Many people find it challenging to make a fair assessment of their own websites. Like an old car, or worn in pair of shoes, you’ve become accustomed to your website’s quirks and shortcomings. You tell yourself: well it works, it’s doing its job, it’s not worth the expense and effort of replacing.
Your website might be just fine. Don’t take a redesign lightly, rather, should it be necessary, be serious about the task and have clear goals in mind. Remember that you only hear from the people that do solicit your business. Those that steer clear because your website is unusable, clunky or just plain unsightly will never contact you at all.
How can you make an honest assessment of the state of your website?
- Is the navigation clear and easy to follow on every single page? Is it possible to misclick? Do you have to lean forward or strain your eyes even just a little?
- Is your branding information up to date, and does the display quality equal or rival any other print ad or publication you produce?
- Does your footer contain accurate and timely information and links?
- Is all of your contact information up to date and very easy to find?
- Does your website have wow factor? Do people ever compliment you on how attractive and easy it is to use?
- Does your website look better than your competitors’ websites?
- Can you easily update information yourself, or do you depend on another person or agency to make updates?
- Is your website design consistent and clean throughout?
- Does your website look the same on other computers and browsers?
- Is your website more than five years old?

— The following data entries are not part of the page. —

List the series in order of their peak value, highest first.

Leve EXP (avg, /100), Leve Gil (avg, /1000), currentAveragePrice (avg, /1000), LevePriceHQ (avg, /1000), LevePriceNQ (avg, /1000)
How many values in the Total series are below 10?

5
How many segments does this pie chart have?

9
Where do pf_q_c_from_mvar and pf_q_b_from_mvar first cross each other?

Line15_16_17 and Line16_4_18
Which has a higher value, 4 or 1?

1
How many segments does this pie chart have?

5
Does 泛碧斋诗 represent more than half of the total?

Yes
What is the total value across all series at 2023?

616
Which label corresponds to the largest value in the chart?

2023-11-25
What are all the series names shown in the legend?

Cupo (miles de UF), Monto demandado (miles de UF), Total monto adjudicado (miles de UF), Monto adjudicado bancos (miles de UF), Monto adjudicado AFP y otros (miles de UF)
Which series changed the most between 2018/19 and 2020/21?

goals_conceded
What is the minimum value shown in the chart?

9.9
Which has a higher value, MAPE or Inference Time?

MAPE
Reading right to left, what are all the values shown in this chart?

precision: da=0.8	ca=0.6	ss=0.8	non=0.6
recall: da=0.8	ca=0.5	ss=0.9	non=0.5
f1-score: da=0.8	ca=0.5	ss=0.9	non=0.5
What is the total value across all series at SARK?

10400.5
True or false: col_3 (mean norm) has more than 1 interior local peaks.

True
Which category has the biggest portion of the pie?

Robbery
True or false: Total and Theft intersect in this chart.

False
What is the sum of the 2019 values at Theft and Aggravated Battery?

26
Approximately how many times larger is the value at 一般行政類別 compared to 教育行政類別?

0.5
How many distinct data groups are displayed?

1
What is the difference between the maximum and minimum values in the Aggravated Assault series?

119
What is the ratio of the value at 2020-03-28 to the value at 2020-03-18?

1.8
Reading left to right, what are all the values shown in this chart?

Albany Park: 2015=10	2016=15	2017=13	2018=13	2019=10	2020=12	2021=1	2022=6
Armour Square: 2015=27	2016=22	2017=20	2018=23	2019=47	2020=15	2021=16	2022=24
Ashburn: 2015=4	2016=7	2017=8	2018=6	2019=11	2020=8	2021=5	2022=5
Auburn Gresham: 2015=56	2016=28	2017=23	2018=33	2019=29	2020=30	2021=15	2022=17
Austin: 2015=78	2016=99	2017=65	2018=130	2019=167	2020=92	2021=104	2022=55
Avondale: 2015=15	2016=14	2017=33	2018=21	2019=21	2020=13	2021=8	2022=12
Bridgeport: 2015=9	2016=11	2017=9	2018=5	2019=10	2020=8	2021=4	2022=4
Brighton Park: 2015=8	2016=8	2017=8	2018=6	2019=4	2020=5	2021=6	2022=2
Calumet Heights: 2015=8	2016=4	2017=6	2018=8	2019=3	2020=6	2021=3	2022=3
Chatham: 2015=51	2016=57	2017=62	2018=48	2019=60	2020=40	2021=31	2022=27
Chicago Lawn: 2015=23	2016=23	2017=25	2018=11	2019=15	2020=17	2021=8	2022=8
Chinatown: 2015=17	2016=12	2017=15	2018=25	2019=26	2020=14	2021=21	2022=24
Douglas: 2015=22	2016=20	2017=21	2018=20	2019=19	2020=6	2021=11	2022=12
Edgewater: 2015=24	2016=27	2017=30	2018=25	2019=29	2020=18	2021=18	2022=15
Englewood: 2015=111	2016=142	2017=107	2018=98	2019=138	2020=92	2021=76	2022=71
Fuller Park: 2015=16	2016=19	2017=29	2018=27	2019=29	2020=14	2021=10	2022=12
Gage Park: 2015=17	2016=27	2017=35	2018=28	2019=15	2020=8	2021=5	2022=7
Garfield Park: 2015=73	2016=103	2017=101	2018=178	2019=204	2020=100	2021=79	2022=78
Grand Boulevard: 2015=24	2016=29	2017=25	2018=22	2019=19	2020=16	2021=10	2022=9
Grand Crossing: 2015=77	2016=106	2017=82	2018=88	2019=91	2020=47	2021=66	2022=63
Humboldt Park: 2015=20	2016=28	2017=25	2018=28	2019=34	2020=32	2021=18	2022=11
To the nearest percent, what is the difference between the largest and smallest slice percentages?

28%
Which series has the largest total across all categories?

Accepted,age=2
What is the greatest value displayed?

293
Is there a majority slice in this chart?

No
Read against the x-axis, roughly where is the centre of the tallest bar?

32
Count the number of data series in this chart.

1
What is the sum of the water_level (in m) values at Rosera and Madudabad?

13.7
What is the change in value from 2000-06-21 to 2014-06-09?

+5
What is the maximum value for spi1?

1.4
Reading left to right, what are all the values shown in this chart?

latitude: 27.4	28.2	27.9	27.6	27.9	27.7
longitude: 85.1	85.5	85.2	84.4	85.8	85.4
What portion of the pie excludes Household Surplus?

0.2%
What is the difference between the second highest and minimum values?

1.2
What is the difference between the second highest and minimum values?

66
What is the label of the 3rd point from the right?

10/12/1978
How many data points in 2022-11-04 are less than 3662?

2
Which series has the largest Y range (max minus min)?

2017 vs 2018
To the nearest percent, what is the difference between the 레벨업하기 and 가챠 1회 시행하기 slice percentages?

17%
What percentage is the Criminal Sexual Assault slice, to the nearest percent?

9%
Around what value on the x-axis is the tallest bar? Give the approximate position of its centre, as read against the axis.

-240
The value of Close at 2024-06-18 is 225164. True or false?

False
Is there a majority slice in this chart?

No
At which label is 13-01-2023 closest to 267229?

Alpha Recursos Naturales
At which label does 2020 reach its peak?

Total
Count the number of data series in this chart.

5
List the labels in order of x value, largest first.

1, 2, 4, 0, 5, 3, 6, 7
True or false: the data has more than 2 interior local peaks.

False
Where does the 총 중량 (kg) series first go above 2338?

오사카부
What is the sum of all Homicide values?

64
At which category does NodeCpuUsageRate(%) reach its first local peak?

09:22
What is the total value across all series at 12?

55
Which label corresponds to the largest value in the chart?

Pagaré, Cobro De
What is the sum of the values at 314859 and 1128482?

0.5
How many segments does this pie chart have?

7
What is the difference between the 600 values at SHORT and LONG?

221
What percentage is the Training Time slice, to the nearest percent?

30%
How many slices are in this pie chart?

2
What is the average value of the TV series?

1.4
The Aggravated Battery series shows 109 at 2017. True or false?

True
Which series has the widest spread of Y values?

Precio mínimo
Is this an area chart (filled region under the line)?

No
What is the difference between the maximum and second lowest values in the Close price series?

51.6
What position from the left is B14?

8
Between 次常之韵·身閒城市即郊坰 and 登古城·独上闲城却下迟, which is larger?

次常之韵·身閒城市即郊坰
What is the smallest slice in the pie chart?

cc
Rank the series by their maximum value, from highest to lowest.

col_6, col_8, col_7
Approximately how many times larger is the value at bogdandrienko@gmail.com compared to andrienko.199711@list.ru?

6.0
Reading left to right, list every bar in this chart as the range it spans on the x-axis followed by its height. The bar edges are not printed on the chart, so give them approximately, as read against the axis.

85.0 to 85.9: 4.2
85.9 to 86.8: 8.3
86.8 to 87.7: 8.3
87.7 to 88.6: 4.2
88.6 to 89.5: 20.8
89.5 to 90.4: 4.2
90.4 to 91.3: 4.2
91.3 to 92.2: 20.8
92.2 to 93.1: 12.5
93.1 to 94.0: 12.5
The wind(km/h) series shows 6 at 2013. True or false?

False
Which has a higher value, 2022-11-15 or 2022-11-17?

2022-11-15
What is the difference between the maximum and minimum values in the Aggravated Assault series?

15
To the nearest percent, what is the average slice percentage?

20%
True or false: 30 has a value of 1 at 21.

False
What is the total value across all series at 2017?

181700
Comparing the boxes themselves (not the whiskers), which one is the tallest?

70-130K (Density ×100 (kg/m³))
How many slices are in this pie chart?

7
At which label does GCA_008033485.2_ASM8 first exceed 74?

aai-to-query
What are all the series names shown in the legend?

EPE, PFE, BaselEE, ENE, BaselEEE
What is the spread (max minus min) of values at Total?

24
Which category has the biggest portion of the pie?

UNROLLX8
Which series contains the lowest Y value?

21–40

If you answer is no to some, or really any, of the above questions you should seriously consider an update. Your website will be your first point of contact with many, if not most, of your visitors. Even if your business has very little, or nothing to do with the internet, your customers aren’t finding you through the yellow pages anymore, they are finding you through the internet. If you are careless or neglectful of the quality and relevance of your site your customers’ first contact with you will quickly become their last.